_Questions on the material:_
[A] Update the Staffpad panning thread from "# Staffpad and" to "always panned center.", putting "Orchestral Tools Berlin" wherever "Berlin Orchestra" appears.
[B] Continue the forum thread on Staffpad and panning from where it stops.

# Staffpad and Panning



## MadLad (Jul 31, 2021)

Hey my fellow composers,

I now own all of CineSamples and Berlin Orchestra and some Spitfire staff. It's great to interchange the instruments in compositions because you can really fine tune everything. I can get the sound I want depending on the library I choose. Problem is, CineSamples and Berlin Orchestra aren't panned completely the same. On top of that, I'm pretty sure the solo instruments or at least some of them (like the solo horns in Berlin Brass) are always panned center.

I don't suppose anyone of you has a guide or a list, how these instruments are panned exactly and how you can pan them perfectly when you use all of the instruments interchangeably? I want to get as close to the real sound as possible and that's why I prefer that the orchestra players don't change seats in the middle of performance like they do when I swap the libraries in my music.


----------



## Jett Hitt (Jul 31, 2021)

I never quite understand the fixation with this. Different conductors seat their orchestras differently, and they will change seating based on the instrumentation of a work. Sometimes they will change it to accommodate the acoustics of a hall. Type orchestral seating into a search engine and click on images. Got 4 horns? They are often, but not always, a little left of center. Got 6? They are likely right in the middle.


----------



## MadLad (Jul 31, 2021)

I know, I know. That's not the problem. The problem is when I use CineBrass 2 horns, they are all the way left but then I switch to Berlin Brass and the horns are suddenly all the way to the right. It's fine if you change the panning with each piece but it is unrealistic if it happens in the middle of a piece


----------



## MauroPantin (Jul 31, 2021)

_Information:_
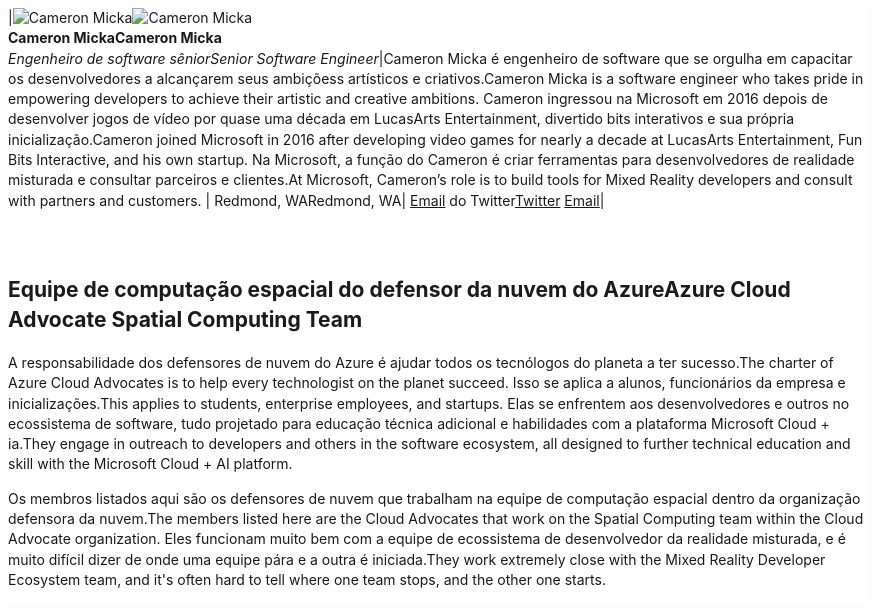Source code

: |<span data-ttu-id="c4222-198">![Cameron Micka](images/BiographyImages/CameronMicka_270x270.png)</span><span class="sxs-lookup"><span data-stu-id="c4222-198">![Cameron Micka](images/BiographyImages/CameronMicka_270x270.png)</span></span></br><span data-ttu-id="c4222-199">**Cameron Micka**</span><span class="sxs-lookup"><span data-stu-id="c4222-199">**Cameron Micka**</span></span></br><span data-ttu-id="c4222-200">*Engenheiro de software sênior*</span><span class="sxs-lookup"><span data-stu-id="c4222-200">*Senior Software Engineer*</span></span>|<span data-ttu-id="c4222-201">Cameron Micka é engenheiro de software que se orgulha em capacitar os desenvolvedores a alcançarem seus ambiçõess artísticos e criativos.</span><span class="sxs-lookup"><span data-stu-id="c4222-201">Cameron Micka is a software engineer who takes pride in empowering developers to achieve their artistic and creative ambitions.</span></span> <span data-ttu-id="c4222-202">Cameron ingressou na Microsoft em 2016 depois de desenvolver jogos de vídeo por quase uma década em LucasArts Entertainment, divertido bits interativos e sua própria inicialização.</span><span class="sxs-lookup"><span data-stu-id="c4222-202">Cameron joined Microsoft in 2016 after developing video games for nearly a decade at LucasArts Entertainment, Fun Bits Interactive, and his own startup.</span></span> <span data-ttu-id="c4222-203">Na Microsoft, a função do Cameron é criar ferramentas para desenvolvedores de realidade misturada e consultar parceiros e clientes.</span><span class="sxs-lookup"><span data-stu-id="c4222-203">At Microsoft, Cameron’s role is to build tools for Mixed Reality developers and consult with partners and customers.</span></span> | <span data-ttu-id="c4222-204">Redmond, WA</span><span class="sxs-lookup"><span data-stu-id="c4222-204">Redmond, WA</span></span>|<span data-ttu-id="c4222-205">[](https://twitter.com/tcmicka) [Email](mailto:cameron.micka@microsoft.com) do Twitter</span><span class="sxs-lookup"><span data-stu-id="c4222-205">[Twitter](https://twitter.com/tcmicka) [Email](mailto:cameron.micka@microsoft.com)</span></span>|

</br>



## <a name="azure-cloud-advocate-spatial-computing-team"></a><span data-ttu-id="c4222-206">Equipe de computação espacial do defensor da nuvem do Azure</span><span class="sxs-lookup"><span data-stu-id="c4222-206">Azure Cloud Advocate Spatial Computing Team</span></span>

<span data-ttu-id="c4222-207">A responsabilidade dos defensores de nuvem do Azure é ajudar todos os tecnólogos do planeta a ter sucesso.</span><span class="sxs-lookup"><span data-stu-id="c4222-207">The charter of Azure Cloud Advocates is to help every technologist on the planet succeed.</span></span> <span data-ttu-id="c4222-208">Isso se aplica a alunos, funcionários da empresa e inicializações.</span><span class="sxs-lookup"><span data-stu-id="c4222-208">This applies to students, enterprise employees, and startups.</span></span> <span data-ttu-id="c4222-209">Elas se enfrentem aos desenvolvedores e outros no ecossistema de software, tudo projetado para educação técnica adicional e habilidades com a plataforma Microsoft Cloud + ia.</span><span class="sxs-lookup"><span data-stu-id="c4222-209">They engage in outreach to developers and others in the software ecosystem, all designed to further technical education and skill with the Microsoft Cloud + AI platform.</span></span>

<span data-ttu-id="c4222-210">Os membros listados aqui são os defensores de nuvem que trabalham na equipe de computação espacial dentro da organização defensora da nuvem.</span><span class="sxs-lookup"><span data-stu-id="c4222-210">The members listed here are the Cloud Advocates that work on the Spatial Computing team within the Cloud Advocate organization.</span></span> <span data-ttu-id="c4222-211">Eles funcionam muito bem com a equipe de ecossistema de desenvolvedor da realidade misturada, e é muito difícil dizer de onde uma equipe pára e a outra é iniciada.</span><span class="sxs-lookup"><span data-stu-id="c4222-211">They work extremely close with the Mixed Reality Developer Ecosystem team, and it's often hard to tell where one team stops, and the other one starts.</span></span>

||||
|---------|---------|---------|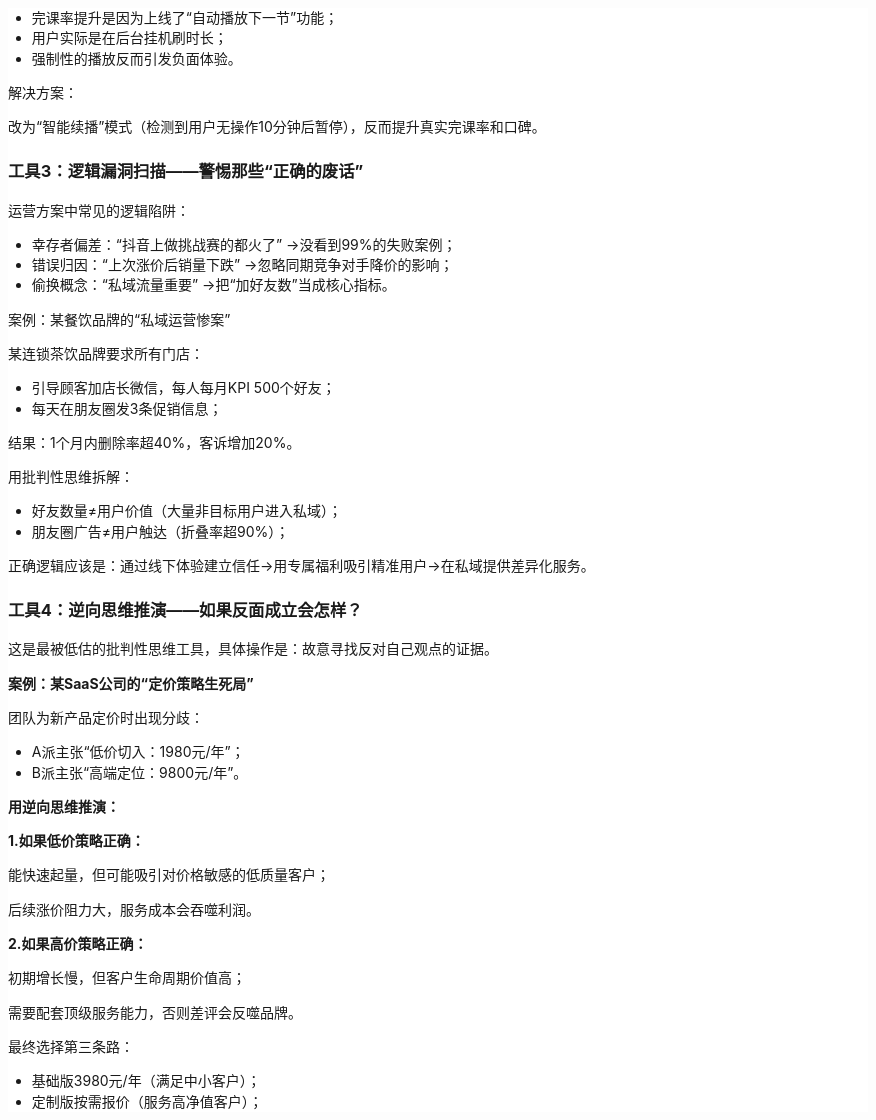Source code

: *   完课率提升是因为上线了“自动播放下一节”功能；
*   用户实际是在后台挂机刷时长；
*   强制性的播放反而引发负面体验。

解决方案：

改为“智能续播”模式（检测到用户无操作10分钟后暂停），反而提升真实完课率和口碑。

### 工具3：逻辑漏洞扫描——警惕那些“正确的废话”

运营方案中常见的逻辑陷阱：

*   幸存者偏差：“抖音上做挑战赛的都火了” →没看到99%的失败案例；
*   错误归因：“上次涨价后销量下跌” →忽略同期竞争对手降价的影响；
*   偷换概念：“私域流量重要” →把“加好友数”当成核心指标。

案例：某餐饮品牌的“私域运营惨案”

某连锁茶饮品牌要求所有门店：

*   引导顾客加店长微信，每人每月KPI 500个好友；
*   每天在朋友圈发3条促销信息；

结果：1个月内删除率超40%，客诉增加20%。

用批判性思维拆解：

*   好友数量≠用户价值（大量非目标用户进入私域）；
*   朋友圈广告≠用户触达（折叠率超90%）；

正确逻辑应该是：通过线下体验建立信任→用专属福利吸引精准用户→在私域提供差异化服务。

### 工具4：逆向思维推演——如果反面成立会怎样？

这是最被低估的批判性思维工具，具体操作是：故意寻找反对自己观点的证据。

**案例：某SaaS公司的“定价策略生死局”**

团队为新产品定价时出现分歧：

*   A派主张“低价切入：1980元/年”；
*   B派主张“高端定位：9800元/年”。

**用逆向思维推演：**

**1.如果低价策略正确：**

能快速起量，但可能吸引对价格敏感的低质量客户；

后续涨价阻力大，服务成本会吞噬利润。

**2.如果高价策略正确：**

初期增长慢，但客户生命周期价值高；

需要配套顶级服务能力，否则差评会反噬品牌。

最终选择第三条路：

*   基础版3980元/年（满足中小客户）；
*   定制版按需报价（服务高净值客户）；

_Numbered answers:_
[A]
# Staffpad and Panning



## MadLad (Jul 31, 2021)

Hey my fellow composers,

I now own all of CineSamples and Orchestral Tools Berlin and some Spitfire staff. It's great to interchange the instruments in compositions because you can really fine tune everything. I can get the sound I want depending on the library I choose. Problem is, CineSamples and Orchestral Tools Berlin aren't panned completely the same. On top of that, I'm pretty sure the solo instruments or at least some of them (like the solo horns in Berlin Brass) are always panned center.

[B]
Panning can be adjusted from the instrument menu. Like so:






That being said, it's probably better to export the stems and get them into a DAW to do proper stereo image processing. You can get them to sit at the right place with something like Panagement.


----------



## MadLad (Jul 31, 2021)

Thanks didn't know about panagement. I will check it out. It's still kind of annoying to always readjust the panning with each piece because of the different libraries


----------



## MauroPantin (Jul 31, 2021)

Depending on where you adjust it, a good way to avoid having to re-do the work each time is to set up templates. Both Staffpad and any modern DAW allow for this. If you adjust the panning within Staffpad just save as a template and you are set. If you are adjusting with Panagement, then a mixing template is always a time saver and your DAW should allow you to save all the settings and tracks, ready for you to import the stems next time.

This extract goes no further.